To determine the intrasession reliability of femoral cartilage thickness measurements using sonography and extend the pool of normative data for cartilage thickness measurements assessed by sonography.
A total of 77 healthy participants (55 men, 22 women), with an average age of 43 ± 18 (mean ± standard deviation) years, volunteered. Resting suprapatellar sonography was used to image trochlear cartilage thickness on 2 separate occasions a maximum of 7 days apart. Reliability was evaluated with intraclass correlation coefficients, Bland‐Altman analysis, standard error of measurement, and the smallest real difference. Normative data was assessed using linear, multiple regression models and independent group t tests.

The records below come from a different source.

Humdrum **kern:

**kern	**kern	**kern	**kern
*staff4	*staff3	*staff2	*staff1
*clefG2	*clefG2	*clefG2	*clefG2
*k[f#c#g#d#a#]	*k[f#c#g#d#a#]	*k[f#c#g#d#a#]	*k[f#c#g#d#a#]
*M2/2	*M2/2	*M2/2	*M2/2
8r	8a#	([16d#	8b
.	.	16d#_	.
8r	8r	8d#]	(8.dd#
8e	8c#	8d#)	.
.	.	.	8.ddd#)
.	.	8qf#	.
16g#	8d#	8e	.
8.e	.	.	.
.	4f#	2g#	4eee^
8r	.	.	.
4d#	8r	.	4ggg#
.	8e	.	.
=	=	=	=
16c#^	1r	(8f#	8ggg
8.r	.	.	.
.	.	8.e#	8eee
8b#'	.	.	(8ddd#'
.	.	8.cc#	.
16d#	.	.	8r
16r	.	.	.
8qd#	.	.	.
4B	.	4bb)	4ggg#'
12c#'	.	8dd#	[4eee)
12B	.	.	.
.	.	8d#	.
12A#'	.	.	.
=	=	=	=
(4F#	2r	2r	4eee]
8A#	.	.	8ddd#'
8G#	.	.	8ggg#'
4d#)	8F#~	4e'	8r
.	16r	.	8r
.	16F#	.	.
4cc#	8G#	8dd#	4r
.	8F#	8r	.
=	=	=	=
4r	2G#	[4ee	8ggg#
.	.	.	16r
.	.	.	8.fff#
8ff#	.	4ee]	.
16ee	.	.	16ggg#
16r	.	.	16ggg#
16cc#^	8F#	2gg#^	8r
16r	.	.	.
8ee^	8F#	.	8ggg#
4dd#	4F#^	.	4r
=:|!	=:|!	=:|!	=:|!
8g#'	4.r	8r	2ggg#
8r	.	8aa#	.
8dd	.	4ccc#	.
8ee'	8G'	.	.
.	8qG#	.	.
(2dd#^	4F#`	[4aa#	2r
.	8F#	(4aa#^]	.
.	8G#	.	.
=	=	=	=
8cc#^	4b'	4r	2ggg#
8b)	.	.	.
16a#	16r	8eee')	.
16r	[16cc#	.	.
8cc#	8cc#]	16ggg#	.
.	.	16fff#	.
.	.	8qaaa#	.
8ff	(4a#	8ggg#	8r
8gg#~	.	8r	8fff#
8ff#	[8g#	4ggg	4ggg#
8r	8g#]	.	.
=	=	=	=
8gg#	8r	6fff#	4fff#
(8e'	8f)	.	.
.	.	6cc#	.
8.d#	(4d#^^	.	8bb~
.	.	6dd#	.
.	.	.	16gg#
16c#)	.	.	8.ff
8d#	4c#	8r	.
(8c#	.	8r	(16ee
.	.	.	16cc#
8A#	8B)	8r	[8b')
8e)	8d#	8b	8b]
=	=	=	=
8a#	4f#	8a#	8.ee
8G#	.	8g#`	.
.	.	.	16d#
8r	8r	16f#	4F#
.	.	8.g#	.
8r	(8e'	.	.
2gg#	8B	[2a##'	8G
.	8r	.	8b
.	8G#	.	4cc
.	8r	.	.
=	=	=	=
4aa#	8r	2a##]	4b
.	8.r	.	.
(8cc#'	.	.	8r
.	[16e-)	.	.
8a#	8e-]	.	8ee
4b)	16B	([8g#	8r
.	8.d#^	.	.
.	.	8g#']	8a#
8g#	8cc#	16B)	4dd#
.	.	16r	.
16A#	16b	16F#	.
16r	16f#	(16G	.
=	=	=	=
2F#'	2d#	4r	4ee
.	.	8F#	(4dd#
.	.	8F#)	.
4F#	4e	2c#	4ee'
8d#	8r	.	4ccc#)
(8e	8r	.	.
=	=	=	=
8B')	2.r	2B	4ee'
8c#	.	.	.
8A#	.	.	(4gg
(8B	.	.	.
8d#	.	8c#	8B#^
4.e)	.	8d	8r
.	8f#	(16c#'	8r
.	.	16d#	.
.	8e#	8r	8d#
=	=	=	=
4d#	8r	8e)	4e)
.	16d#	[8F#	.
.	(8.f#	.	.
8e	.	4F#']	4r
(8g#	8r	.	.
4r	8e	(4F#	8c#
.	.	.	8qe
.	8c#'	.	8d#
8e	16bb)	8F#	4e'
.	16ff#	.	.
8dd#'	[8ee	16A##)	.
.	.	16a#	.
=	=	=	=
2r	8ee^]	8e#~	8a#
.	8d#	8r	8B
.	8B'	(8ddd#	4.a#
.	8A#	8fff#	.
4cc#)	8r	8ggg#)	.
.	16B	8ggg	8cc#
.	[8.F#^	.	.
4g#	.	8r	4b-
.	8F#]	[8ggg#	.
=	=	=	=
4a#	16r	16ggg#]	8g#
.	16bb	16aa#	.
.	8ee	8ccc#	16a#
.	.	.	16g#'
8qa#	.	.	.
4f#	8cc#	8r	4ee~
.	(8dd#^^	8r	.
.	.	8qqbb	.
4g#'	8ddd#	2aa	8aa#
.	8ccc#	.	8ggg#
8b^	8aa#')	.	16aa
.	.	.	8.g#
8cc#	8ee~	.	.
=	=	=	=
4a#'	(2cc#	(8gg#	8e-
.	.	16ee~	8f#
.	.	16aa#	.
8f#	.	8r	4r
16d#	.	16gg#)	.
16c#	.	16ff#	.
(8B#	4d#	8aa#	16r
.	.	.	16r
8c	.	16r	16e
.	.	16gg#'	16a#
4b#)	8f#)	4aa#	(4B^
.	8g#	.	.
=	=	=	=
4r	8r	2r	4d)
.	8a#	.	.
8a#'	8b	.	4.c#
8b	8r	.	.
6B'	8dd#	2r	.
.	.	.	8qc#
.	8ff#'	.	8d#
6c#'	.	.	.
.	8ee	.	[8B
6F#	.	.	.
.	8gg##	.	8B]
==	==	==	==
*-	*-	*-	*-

The test‐retest level of agreement at all locations was high (intraclass correlation coefficient, 0.779–0.843), which increased to high–very high in young adults (intraclass correlation coefficient, 0.884–0.920). The standard error of measurement was 8.2% to 8.3% at all locations and reduced further to 5.4% to 6.3% in younger adults. The smallest real difference was between 22.8% and 23.1% for the full sample and 14.9% and 17.5% in young adults only. Multiple regression analyses demonstrated that age, weight, female sex, and a high physical activity frequency could significantly predict cartilage thickness at all locations (P < .05); however, female sex was the only significant independent predictor in all models (all P < .01). Females also had thinner cartilage at all locations (P < .01).
Suprapatellar sonography demonstrates high intratester reliability and measurement precision and is a promising method to assess trochlear cartilage thickness. Being female may impact femoral cartilage thickness more than other potential risk factors for knee osteoarthritis such as age, weight, and high physical activity frequency.